The records should be written out in full, with nothing altered.

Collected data
- Opening Delimiter -

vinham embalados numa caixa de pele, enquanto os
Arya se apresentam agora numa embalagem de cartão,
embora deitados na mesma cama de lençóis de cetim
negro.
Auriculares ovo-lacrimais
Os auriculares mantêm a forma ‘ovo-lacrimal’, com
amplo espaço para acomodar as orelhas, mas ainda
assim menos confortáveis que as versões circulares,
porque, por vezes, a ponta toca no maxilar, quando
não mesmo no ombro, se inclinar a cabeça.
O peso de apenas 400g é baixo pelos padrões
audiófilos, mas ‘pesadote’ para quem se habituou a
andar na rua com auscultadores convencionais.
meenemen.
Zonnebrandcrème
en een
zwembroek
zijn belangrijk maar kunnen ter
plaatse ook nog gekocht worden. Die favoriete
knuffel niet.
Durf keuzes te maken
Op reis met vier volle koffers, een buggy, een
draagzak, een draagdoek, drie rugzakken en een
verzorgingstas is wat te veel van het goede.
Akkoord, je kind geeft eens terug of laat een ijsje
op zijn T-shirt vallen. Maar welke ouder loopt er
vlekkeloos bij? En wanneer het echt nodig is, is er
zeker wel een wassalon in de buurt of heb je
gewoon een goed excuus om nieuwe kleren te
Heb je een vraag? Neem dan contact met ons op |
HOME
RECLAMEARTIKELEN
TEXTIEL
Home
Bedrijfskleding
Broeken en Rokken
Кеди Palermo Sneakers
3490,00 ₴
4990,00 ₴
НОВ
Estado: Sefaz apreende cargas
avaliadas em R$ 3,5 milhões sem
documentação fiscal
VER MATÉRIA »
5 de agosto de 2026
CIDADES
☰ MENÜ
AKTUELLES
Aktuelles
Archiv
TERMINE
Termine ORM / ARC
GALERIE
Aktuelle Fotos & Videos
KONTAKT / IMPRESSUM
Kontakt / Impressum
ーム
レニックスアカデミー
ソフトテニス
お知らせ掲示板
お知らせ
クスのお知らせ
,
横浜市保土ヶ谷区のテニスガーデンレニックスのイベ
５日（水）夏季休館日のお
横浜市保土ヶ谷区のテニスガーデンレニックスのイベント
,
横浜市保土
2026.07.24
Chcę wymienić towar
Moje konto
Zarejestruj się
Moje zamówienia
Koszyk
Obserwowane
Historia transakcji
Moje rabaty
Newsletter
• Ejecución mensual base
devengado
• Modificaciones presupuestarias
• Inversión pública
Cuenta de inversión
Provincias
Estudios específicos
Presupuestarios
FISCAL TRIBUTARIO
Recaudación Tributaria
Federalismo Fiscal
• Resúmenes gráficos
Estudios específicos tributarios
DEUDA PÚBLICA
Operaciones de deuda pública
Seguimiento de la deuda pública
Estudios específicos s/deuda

- Closing Delimiter -

• [Completed task]:
vinham embalados numa caixa de pele, enquanto os
Arya se apresentam agora numa embalagem de cartão,
embora deitados na mesma cama de lençóis de cetim
negro.
Auriculares ovo-lacrimais
Os auriculares mantêm a forma ‘ovo-lacrimal’, com
amplo espaço para acomodar as orelhas, mas ainda
assim menos confortáveis que as versões circulares,
porque, por vezes, a ponta toca no maxilar, quando
não mesmo no ombro, se inclinar a cabeça.
O peso de apenas 400g é baixo pelos padrões
audiófilos, mas ‘pesadote’ para quem se habituou a
andar na rua com auscultadores convencionais.
meenemen.
Zonnebrandcrème
en een
zwembroek
zijn belangrijk maar kunnen ter
plaatse ook nog gekocht worden. Die favoriete
knuffel niet.
Durf keuzes te maken
Op reis met vier volle koffers, een buggy, een
draagzak, een draagdoek, drie rugzakken en een
verzorgingstas is wat te veel van het goede.
Akkoord, je kind geeft eens terug of laat een ijsje
op zijn T-shirt vallen. Maar welke ouder loopt er
vlekkeloos bij? En wanneer het echt nodig is, is er
zeker wel een wassalon in de buurt of heb je
gewoon een goed excuus om nieuwe kleren te
Heb je een vraag? Neem dan contact met ons op |
HOME
RECLAMEARTIKELEN
TEXTIEL
Home
Bedrijfskleding
Broeken en Rokken
Кеди Palermo Sneakers
3490,00 ₴
4990,00 ₴
НОВ
Estado: Sefaz apreende cargas
avaliadas em R$ 3,5 milhões sem
documentação fiscal
VER MATÉRIA »
5 de agosto de 2026
CIDADES
☰ MENÜ
AKTUELLES
Aktuelles
Archiv
TERMINE
Termine ORM / ARC
GALERIE
Aktuelle Fotos & Videos
KONTAKT / IMPRESSUM
Kontakt / Impressum
ーム
レニックスアカデミー
ソフトテニス
お知らせ掲示板
お知らせ
クスのお知らせ
,
横浜市保土ヶ谷区のテニスガーデンレニックスのイベ
５日（水）夏季休館日のお
横浜市保土ヶ谷区のテニスガーデンレニックスのイベント
,
横浜市保土
2026.07.24
Chcę wymienić towar
Moje konto
Zarejestruj się
Moje zamówienia
Koszyk
Obserwowane
Historia transakcji
Moje rabaty
Newsletter
• Ejecución mensual base
devengado
• Modificaciones presupuestarias
• Inversión pública
Cuenta de inversión
Provincias
Estudios específicos
Presupuestarios
FISCAL TRIBUTARIO
Recaudación Tributaria
Federalismo Fiscal
• Resúmenes gráficos
Estudios específicos tributarios
DEUDA PÚBLICA
Operaciones de deuda pública
Seguimiento de la deuda pública
Estudios específicos s/deuda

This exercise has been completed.